Publication
Automatized Merging of Italian Lexical Resources
Thierry Declerck; Stefania Racioppa; Karlheinz Mörth
In: Núria Bel; Maria Gavrilidou; Monica Monachini; Valeria Quochi; Laura Rimell (Hrsg.). Proceeding of the LREC 2012 Workshop on Language Resource Merging. International Conference on Language Resources and Evaluation (LREC-12), 8th, located at LREC, May 22, Istanbul, Turkey, ELRA, Paris, 5/2012.
Abstract
In the context of a recently started European project, TrendMiner, there is a need for a large lexical coverage of various languages,
among those the Italian language. The lexicon should include morphological, syntactic and semantic information, but also features for
representing the level of opinion or sentiment that can be expressed by the lexical entries. Since there is no yet ready to use such lexicon,
we investigated the possibility to access and merge various Italian lexical resources. A departure point was the freely available
Morph-it! lexicon, which is containing inflected forms with their lemma and morphological features. We transformed the textual
format of Morph-it! onto a database schema, in order to support integration process with other resources.
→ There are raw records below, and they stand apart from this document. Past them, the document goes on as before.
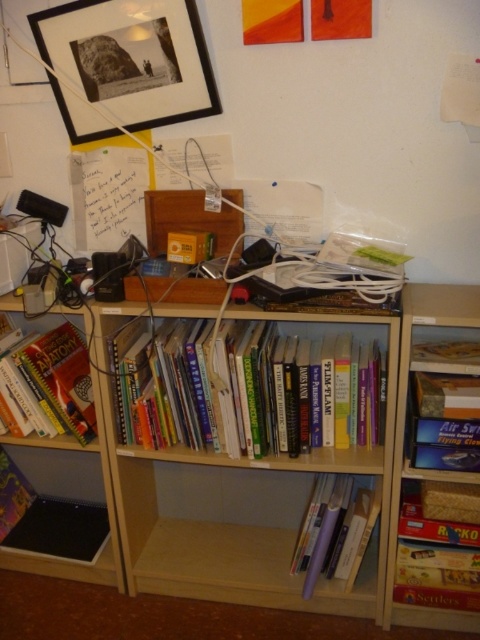
Question: Which of the following is the closest to the observer?

Choices:
 (A) (146, 413)
 (B) (464, 552)
 (C) (62, 61)
 (D) (343, 528)

Answer: (B)

Question: Does blue cardboard game at right have a greater width compared to wooden board game at right?

Choices:
 (A) yes
 (B) no

Answer: (B)

Question: Which object is farther from the camera taking this photo?

Choices:
 (A) hardcover books at center
 (B) wooden board game at lower right
 (C) wooden board game at right
 (D) light wood bookcase at center

Answer: (B)

Question: Is blue cardboard game at right positioned in front of wooden board game at right?

Choices:
 (A) yes
 (B) no

Answer: (B)

Question: Among these objects, which one is farthest from the camera?

Choices:
 (A) blue cardboard game at right
 (B) light wood shelf at lower center
 (C) hardcover books at center

Answer: (B)

Question: Can you confirm if matte black picture frame at upper left is positioned to the left of wooden board game at lower right?

Choices:
 (A) yes
 (B) no

Answer: (A)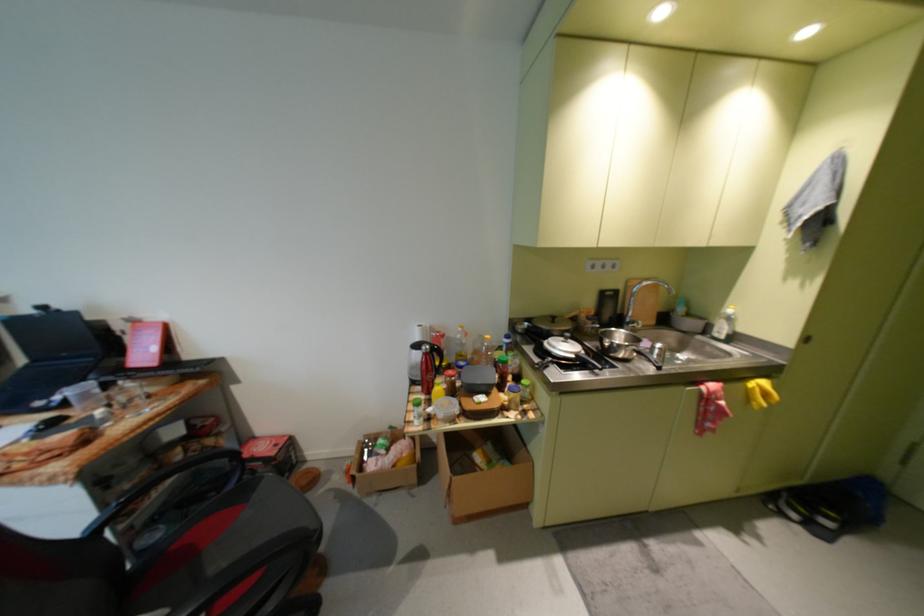
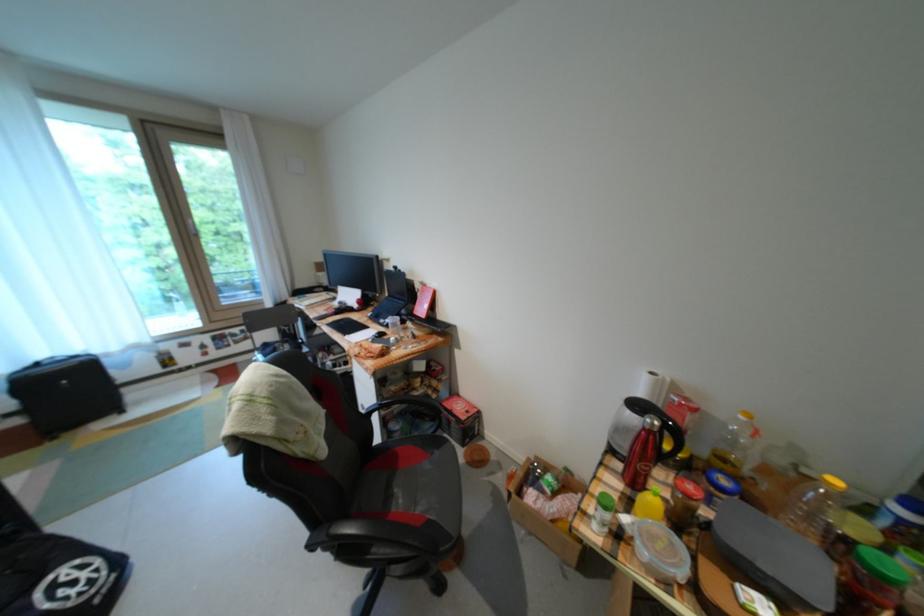
Find the pixel in the second image that matches [516,363] in the first image.

(898, 583)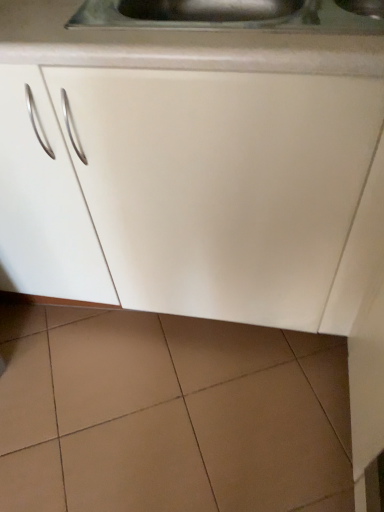
Describe the element at coordinates (178, 45) in the screenshot. This screenshot has width=384, height=512. I see `white matte countertop at upper center` at that location.

Image resolution: width=384 pixels, height=512 pixels. Identify the location of white matte countertop at upper center. (178, 45).

What are the coordinates of `white matte countertop at upper center` in the screenshot? It's located at (178, 45).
We then considered Italian
lexicon entries available in various versions of Wiktionary for adding further information, like origin, uses and senses of the entries.
We explore the need to have a standardized representation of lexical resources in order to better integrate the various lexical
information from the distinct sources, and we also describe a first conversion of the lexical information onto a computational lexicon.